Under ESMA’s lower leverage levels, already implemented by Capital.com, client win-loss levels significantly improved and reduced the rate of margin calls.
Following the announcement by the European Securities and Markets Authorities (ESMA) that leverage rates offered by CFD trading providers must be significantly reduced by 1 Aug 2018, leading CFD trading provider Capital.com reduced its default rates across commodities, currencies, cryptocurrencies, equities and indices from 1 June 2018. This has enabled the first analysis of the impact of lower leverage rates on client behaviour and trading performance, which has clearly indicated a significant improvement in client outcomes.
The overwhelming majority of users who registered for Capital.com’s trading platform in June chose the ESMA-mandated lower leverage limits. Comparing their performance against published industry performance levels and historic client performance reveals that users who traded using the lower leverage limits traded more successfully and were significantly less likely to face a margin call. The proportion of users facing a margin call within first 15 days of trading fell from approximately 30% in the months before Capital.com introduced the ESMA limits, to just 5% in June. The size of the average loss fell by over 80%.
Ivan Gowan, CEO at Capital.com, commented on the analysis: “It is immensely encouraging to see traders responding well to the lower leverage limits agreed by ESMA, reducing their risk and trading more successfully. There is a balance to be struck here, to allow traders to benefit from appropriate leverage without eliminating the enjoyment and potential of CFD trading, but our analysis suggests that ESMA’s theoretically-devised levels are broadly correct in practice.

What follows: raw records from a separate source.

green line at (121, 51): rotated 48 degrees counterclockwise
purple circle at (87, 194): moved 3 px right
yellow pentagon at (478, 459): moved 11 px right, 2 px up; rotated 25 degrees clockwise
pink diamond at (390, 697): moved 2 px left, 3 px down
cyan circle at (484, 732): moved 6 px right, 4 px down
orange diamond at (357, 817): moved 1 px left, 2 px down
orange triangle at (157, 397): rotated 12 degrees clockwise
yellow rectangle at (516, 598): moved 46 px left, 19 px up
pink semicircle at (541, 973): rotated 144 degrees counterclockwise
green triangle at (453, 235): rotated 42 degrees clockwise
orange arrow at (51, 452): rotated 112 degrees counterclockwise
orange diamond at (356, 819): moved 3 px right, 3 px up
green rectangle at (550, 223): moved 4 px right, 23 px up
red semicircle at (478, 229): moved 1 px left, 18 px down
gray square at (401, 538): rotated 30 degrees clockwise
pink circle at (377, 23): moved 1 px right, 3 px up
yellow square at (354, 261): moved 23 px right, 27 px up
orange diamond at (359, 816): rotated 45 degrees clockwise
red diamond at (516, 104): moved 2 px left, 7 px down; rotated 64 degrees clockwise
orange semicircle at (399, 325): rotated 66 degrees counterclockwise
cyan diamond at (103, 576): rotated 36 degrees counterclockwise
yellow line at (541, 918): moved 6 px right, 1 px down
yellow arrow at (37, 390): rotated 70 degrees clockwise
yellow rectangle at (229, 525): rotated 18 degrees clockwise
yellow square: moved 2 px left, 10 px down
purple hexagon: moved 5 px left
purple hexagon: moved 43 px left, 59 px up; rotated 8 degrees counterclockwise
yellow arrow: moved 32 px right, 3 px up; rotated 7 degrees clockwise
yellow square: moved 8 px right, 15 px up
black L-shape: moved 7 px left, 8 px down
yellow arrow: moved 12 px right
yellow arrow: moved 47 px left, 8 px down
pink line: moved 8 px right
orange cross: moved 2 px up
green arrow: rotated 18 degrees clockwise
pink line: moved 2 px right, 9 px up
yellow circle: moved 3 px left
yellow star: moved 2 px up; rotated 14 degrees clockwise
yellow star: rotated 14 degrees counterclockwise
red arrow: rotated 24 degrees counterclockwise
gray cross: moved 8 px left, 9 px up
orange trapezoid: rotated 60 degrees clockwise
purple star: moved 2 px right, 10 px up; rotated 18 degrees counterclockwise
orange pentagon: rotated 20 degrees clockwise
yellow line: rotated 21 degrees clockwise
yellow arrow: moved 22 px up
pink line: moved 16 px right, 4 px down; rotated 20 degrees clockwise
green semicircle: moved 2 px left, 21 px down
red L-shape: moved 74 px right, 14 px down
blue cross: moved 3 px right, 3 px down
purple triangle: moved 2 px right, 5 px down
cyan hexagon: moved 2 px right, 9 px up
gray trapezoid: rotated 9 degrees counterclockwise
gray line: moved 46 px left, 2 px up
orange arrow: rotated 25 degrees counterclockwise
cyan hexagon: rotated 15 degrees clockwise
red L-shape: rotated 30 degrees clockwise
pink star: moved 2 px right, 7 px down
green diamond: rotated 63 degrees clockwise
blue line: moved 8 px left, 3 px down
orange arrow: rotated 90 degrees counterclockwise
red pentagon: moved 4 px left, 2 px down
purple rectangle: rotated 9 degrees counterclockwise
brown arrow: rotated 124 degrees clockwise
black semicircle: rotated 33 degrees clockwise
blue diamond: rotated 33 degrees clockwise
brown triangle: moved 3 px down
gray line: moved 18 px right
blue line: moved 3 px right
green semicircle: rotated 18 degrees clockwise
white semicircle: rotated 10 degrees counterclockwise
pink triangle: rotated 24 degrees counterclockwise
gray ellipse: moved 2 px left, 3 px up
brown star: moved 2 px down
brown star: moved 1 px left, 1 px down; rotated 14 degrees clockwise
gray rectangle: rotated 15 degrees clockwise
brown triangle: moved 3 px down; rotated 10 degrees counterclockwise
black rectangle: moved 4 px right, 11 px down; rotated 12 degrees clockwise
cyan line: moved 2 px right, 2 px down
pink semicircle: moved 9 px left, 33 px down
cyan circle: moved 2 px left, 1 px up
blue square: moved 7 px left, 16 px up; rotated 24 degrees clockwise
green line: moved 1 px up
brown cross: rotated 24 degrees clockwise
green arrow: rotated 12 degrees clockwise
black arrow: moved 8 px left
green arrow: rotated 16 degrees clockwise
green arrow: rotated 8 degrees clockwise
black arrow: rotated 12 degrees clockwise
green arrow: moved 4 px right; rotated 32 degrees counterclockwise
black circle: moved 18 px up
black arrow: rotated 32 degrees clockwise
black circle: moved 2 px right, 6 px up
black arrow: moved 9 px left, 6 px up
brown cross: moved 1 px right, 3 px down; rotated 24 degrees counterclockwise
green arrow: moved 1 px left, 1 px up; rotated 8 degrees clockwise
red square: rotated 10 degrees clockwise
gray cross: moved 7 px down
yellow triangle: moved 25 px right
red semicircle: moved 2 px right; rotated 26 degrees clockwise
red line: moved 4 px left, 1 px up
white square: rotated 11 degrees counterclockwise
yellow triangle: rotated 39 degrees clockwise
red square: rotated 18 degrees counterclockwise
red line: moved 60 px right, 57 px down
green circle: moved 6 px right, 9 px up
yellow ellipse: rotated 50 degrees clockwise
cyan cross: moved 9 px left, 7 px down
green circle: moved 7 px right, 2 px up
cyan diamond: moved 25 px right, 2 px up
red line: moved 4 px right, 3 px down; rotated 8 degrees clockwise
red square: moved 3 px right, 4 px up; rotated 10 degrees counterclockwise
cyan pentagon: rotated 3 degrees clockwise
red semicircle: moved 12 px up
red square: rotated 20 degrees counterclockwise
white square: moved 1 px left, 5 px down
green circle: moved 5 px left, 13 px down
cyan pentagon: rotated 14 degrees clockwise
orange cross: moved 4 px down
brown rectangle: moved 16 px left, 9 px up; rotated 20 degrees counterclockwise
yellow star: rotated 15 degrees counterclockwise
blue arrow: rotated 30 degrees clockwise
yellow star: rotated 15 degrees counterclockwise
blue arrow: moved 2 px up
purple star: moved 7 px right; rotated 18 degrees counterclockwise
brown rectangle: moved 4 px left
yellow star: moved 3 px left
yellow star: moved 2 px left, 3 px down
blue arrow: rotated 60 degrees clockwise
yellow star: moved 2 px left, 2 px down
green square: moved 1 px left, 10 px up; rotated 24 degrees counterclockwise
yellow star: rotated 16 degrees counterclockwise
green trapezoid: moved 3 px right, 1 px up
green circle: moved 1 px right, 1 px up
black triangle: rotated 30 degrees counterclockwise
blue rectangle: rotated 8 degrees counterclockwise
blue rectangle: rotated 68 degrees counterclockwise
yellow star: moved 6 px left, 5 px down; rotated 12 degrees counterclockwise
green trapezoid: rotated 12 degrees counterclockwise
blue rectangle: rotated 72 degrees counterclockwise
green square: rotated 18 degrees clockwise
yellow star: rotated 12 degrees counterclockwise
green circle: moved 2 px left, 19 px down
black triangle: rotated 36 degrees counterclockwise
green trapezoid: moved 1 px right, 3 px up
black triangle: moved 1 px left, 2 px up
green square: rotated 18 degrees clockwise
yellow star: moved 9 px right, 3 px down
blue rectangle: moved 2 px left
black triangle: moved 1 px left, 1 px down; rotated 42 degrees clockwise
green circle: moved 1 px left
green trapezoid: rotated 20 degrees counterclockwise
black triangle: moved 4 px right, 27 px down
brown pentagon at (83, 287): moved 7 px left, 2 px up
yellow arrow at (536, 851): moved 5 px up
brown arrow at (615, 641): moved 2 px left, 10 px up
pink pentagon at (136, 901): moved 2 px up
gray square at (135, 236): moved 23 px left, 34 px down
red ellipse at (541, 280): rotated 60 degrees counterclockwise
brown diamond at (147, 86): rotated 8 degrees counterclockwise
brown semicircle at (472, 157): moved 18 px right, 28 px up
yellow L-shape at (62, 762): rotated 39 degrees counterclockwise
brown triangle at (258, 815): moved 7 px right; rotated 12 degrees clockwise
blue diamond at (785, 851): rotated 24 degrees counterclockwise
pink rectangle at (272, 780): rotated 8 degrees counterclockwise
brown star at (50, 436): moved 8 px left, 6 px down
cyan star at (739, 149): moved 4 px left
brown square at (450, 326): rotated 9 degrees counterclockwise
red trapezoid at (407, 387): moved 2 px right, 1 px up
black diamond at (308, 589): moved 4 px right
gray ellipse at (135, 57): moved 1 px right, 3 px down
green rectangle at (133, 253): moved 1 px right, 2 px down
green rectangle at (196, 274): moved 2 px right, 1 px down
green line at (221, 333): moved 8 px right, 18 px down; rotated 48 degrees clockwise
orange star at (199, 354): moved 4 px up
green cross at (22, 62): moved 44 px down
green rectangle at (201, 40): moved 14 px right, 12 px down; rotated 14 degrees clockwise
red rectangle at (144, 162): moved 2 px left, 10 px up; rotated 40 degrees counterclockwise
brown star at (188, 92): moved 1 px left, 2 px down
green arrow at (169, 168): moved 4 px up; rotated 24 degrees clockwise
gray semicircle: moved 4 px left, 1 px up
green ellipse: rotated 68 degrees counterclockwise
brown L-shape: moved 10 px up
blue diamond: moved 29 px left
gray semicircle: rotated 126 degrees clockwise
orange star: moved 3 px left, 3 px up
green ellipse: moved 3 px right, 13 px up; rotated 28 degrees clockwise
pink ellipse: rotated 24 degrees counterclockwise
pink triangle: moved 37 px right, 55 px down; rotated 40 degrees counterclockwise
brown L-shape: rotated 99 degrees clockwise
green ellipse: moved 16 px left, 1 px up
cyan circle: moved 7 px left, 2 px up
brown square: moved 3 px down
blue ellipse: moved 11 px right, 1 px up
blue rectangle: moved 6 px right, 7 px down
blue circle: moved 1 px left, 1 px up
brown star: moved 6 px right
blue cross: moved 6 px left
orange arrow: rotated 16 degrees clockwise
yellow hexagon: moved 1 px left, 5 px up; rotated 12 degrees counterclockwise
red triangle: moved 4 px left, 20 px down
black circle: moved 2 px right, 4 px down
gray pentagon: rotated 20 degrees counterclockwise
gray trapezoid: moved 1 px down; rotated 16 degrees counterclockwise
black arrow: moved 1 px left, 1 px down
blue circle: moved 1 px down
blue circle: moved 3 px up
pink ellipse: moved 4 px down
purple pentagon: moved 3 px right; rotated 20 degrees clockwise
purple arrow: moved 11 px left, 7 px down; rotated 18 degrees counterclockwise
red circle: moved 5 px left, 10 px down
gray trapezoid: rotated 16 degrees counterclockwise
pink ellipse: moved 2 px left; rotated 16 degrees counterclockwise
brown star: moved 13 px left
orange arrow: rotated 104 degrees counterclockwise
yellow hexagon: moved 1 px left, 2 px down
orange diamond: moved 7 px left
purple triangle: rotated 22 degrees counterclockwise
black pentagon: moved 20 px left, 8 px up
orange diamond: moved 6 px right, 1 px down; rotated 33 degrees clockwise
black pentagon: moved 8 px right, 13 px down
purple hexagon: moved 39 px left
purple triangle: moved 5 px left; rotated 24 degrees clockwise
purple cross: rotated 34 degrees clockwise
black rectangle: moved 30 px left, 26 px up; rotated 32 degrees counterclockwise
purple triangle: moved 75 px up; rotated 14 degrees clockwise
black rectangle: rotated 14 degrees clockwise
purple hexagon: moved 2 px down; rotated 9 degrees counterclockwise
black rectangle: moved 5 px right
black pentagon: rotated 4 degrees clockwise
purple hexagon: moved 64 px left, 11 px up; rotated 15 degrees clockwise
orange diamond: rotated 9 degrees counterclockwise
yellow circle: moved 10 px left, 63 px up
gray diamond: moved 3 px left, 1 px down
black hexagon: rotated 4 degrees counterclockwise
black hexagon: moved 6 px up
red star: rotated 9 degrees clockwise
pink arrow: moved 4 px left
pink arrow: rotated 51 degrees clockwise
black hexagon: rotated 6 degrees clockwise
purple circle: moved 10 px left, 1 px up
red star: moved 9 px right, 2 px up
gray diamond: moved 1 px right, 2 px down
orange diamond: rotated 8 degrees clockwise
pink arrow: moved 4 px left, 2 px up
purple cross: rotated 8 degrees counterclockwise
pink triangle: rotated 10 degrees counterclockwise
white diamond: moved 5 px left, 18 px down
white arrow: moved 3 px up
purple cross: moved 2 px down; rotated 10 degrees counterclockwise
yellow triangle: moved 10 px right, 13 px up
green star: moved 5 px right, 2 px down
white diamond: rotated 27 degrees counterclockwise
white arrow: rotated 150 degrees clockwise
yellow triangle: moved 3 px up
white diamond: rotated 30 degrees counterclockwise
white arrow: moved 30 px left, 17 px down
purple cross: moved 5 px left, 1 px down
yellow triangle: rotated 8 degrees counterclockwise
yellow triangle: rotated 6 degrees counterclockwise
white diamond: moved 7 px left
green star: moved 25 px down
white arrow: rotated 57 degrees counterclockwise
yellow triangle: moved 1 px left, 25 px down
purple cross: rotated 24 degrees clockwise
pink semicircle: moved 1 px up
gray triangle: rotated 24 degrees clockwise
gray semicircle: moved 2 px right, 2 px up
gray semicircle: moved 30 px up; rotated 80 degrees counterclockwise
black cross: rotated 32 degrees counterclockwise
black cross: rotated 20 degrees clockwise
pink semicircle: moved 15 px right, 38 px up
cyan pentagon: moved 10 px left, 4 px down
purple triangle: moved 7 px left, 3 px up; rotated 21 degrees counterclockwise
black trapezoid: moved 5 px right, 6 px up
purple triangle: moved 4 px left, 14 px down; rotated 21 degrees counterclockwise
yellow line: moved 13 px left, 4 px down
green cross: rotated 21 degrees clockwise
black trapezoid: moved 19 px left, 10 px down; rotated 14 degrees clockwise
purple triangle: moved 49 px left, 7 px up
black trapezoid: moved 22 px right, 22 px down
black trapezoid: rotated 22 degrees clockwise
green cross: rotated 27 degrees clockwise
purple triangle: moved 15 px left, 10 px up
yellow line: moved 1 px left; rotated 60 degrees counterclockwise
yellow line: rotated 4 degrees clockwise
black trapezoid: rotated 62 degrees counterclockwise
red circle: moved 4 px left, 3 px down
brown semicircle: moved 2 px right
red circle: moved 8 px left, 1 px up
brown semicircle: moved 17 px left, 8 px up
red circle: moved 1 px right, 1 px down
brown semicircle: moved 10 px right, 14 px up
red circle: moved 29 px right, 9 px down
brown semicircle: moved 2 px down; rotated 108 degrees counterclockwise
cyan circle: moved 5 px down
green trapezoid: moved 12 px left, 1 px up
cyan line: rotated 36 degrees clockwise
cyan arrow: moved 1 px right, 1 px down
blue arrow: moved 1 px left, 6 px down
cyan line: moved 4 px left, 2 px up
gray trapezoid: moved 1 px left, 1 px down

“Far from harming the industry as many predicted, lower levels of leverage for new traders will ensure a more sustainable CFD market, as more successful traders engage with their chosen platform for a longer period of time. CFD providers that struggle to operate in this enhanced regulatory environment are encouraging traders to take unsustainably high risk, and if they cannot survive in a market that works better for the consumer, then the market is better off without them. We believe that more experienced and more sophisticated traders should be able to make informed choices about leverage levels, but novices can now trade with greater confidence following the implementation of these measures. Although we have taken a lead, from 1 Aug 2018, all regulated trading platforms must mandate these leverage levels, and this will improve client success rates and satisfaction across the industry.”
Ivan concludes: “While these measures are a great starting point for retail investors, truly responsible CFD trading providers should be focusing on educating and informing their customers, to help them further improve their trading skills. This should include giving them insights on the markets they are actually interested in, rather than blinding them with random commentary. We want our users to enjoy trading CFDs over the long term, and we believe that the best way to ensure this is by delivering a great user experience and by helping them to trade successfully.”